Climate change has increased the frequency and severity of extreme weather events, and these events quickly alter lakes’ chemical (increase nutrients) and physical (temperature, light penetration) characteristics, which can promote cyanobacterial bloom development. Collectively, we term these extreme weather events and their effects “episodic events.” Project 1 seeks to determine how a changing climate–including intensifying episodic events–influences the proliferation and toxin production of cyanobacterial harmful algal bloom (cHAB) taxa. Project 1 will use a multipronged field-lab experimental approach to test the hypothesis that climate driven episodic events (e.g., storms) affect several classes of cyanotoxins (microcystins, anatoxins, saxitoxins, and anabaenopeptins), taste and odor compounds, and phycosphere interactions.

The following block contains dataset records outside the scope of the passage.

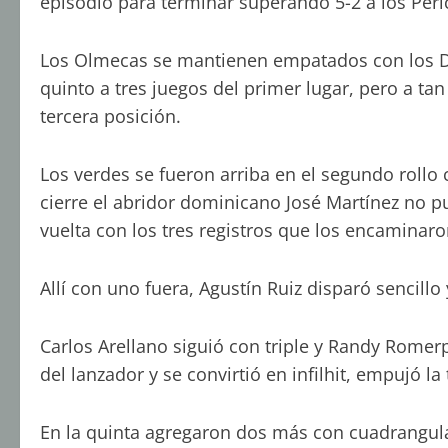
episodio para terminar superando 5-2 a los Perico
Los Olmecas se mantienen empatados con los Dia
quinto a tres juegos del primer lugar, pero a ta
tercera posición.
Los verdes se fueron arriba en el segundo rollo
cierre el abridor dominicano José Martínez no p
vuelta con los tres registros que los encaminaron
Allí con uno fuera, Agustín Ruiz disparó sencil
Carlos Arellano siguió con triple y Randy Rome
del lanzador y se convirtió en infilhit, empujó la 
En la quinta agregaron dos más con cuadrangula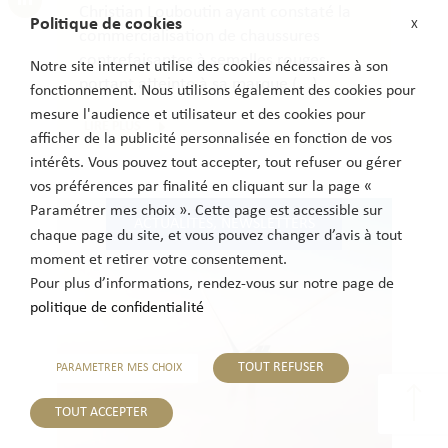
Christian Louboutin ayant constaté la
Politique de cookies
X
commercialisation de chaussures
contrefaisantes à semelles rouges
Notre site internet utilise des cookies nécessaires à son
portant atteinte à sa marque (...)
fonctionnement. Nous utilisons également des cookies pour
mesure l'audience et utilisateur et des cookies pour
LIRE PLUS
afficher de la publicité personnalisée en fonction de vos
intérêts. Vous pouvez tout accepter, tout refuser ou gérer
vos préférences par finalité en cliquant sur la page «
Paramétrer mes choix ». Cette page est accessible sur
ACTUALITÉS
,
NEWSLETTERS
chaque page du site, et vous pouvez changer d’avis à tout
moment et retirer votre consentement.
Pour plus d’informations, rendez-vous sur notre page de
politique de confidentialité
TOUT REFUSER
PARAMETRER MES CHOIX
TOUT ACCEPTER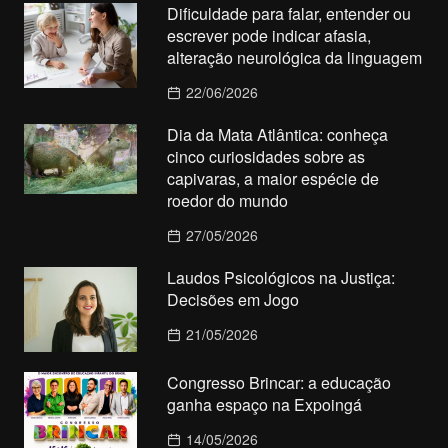
Dificuldade para falar, entender ou
escrever pode indicar afasia,
alteração neurológica da linguagem
22/06/2026
Dia da Mata Atlântica: conheça
cinco curiosidades sobre as
capivaras, a maior espécie de
roedor do mundo
27/05/2026
Laudos Psicológicos na Justiça:
Decisões em Jogo
21/05/2026
Congresso Brincar: a educação
ganha espaço na Expoingá
14/05/2026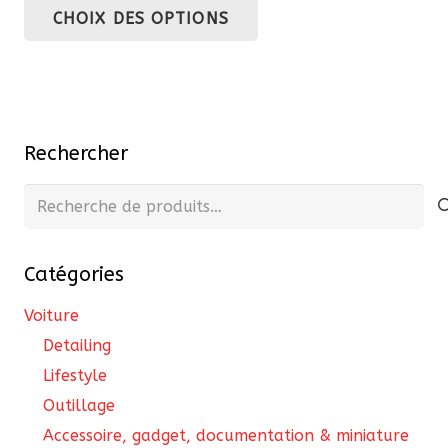
CHOIX DES OPTIONS
prix :
produit
27,22 €
a
à
plusieurs
36,30 €
variations.
Les
Rechercher
options
peuvent
Recherche
être
pour :
choisies
Catégories
sur
la
Voiture
page
Detailing
du
Lifestyle
produit
Outillage
Accessoire, gadget, documentation & miniature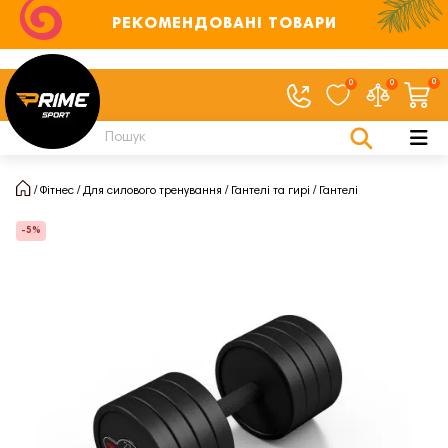
РЕКОМЕНДОВАНІ ТОВАРИ
0
0
0
Фітнес
Для силового тренування
Гантелі та гирі
Гантелі
-5%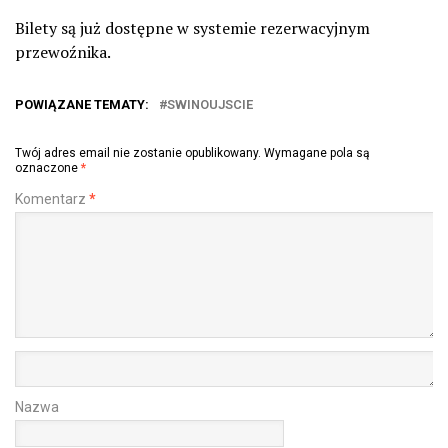
Bilety są już dostępne w systemie rezerwacyjnym
przewoźnika.
POWIĄZANE TEMATY:
SWINOUJSCIE
Twój adres email nie zostanie opublikowany.
Wymagane pola są
oznaczone
*
Komentarz
*
Nazwa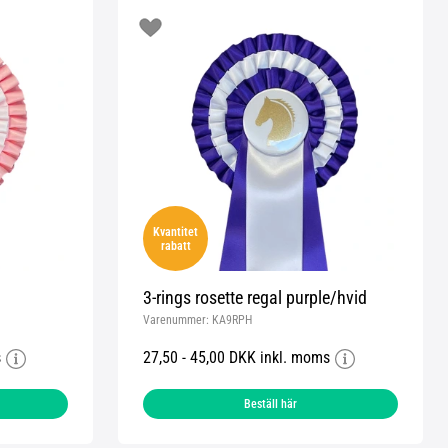
Kvantitet
rabatt
3-rings rosette regal purple/hvid
Varenummer:
KA9RPH
s
27,50 - 45,00 DKK inkl. moms
Beställ här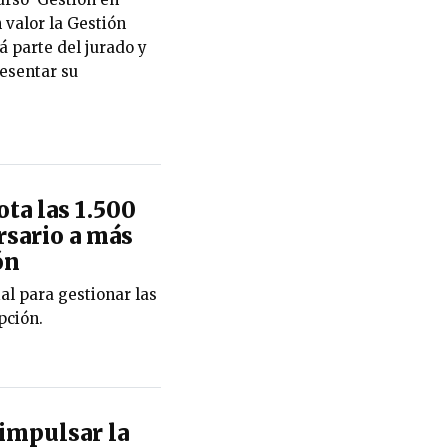
 valor la Gestión
 parte del jurado y
esentar su
ta las 1.500
rsario a más
ón
ial para gestionar las
pción.
impulsar la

While they will continue to study planktonic cHABs, Project 1 also will address benthic cyanobacteria, which have received far less attention.

Research Team


Goals

  • Resolve how climate change-intensified episodic events affect bloom growth/maintenance, production of cyanotoxins and taste and odor compounds, and phycosphere processes
  • Include both planktonic and benthic blooms, as it is recognized that benthic cyanobacterial blooms pose human health and welfare concerns due to cyanotoxin production and their high biomasses.
  • Investigate how production of several classes of cyanotoxins (microcystins, anatoxins, saxitoxins, and anabaenopeptins) is altered by episodic events
  • Analyze taste and odor compounds since these compounds, while not toxic, negatively affect the perception of drinking water.
  • Address the questions of what relationships exist between cyanobacteria and associated pathogens (Klebsiella and Aeromonas), whether blooms serve as reservoirs for pathogens, and if episodic events favor them
Mesocosm and microcosm experiments at Stone Lab. A) OSU undergraduate students recording data in Stone Lab’s mesocosm facility during summer 2022. Each tank holds ~2000L of lake water. B) UNC graduate students deploying four-liter microcosms in Lake Erie off Stone Lab’s docks during summer 2019.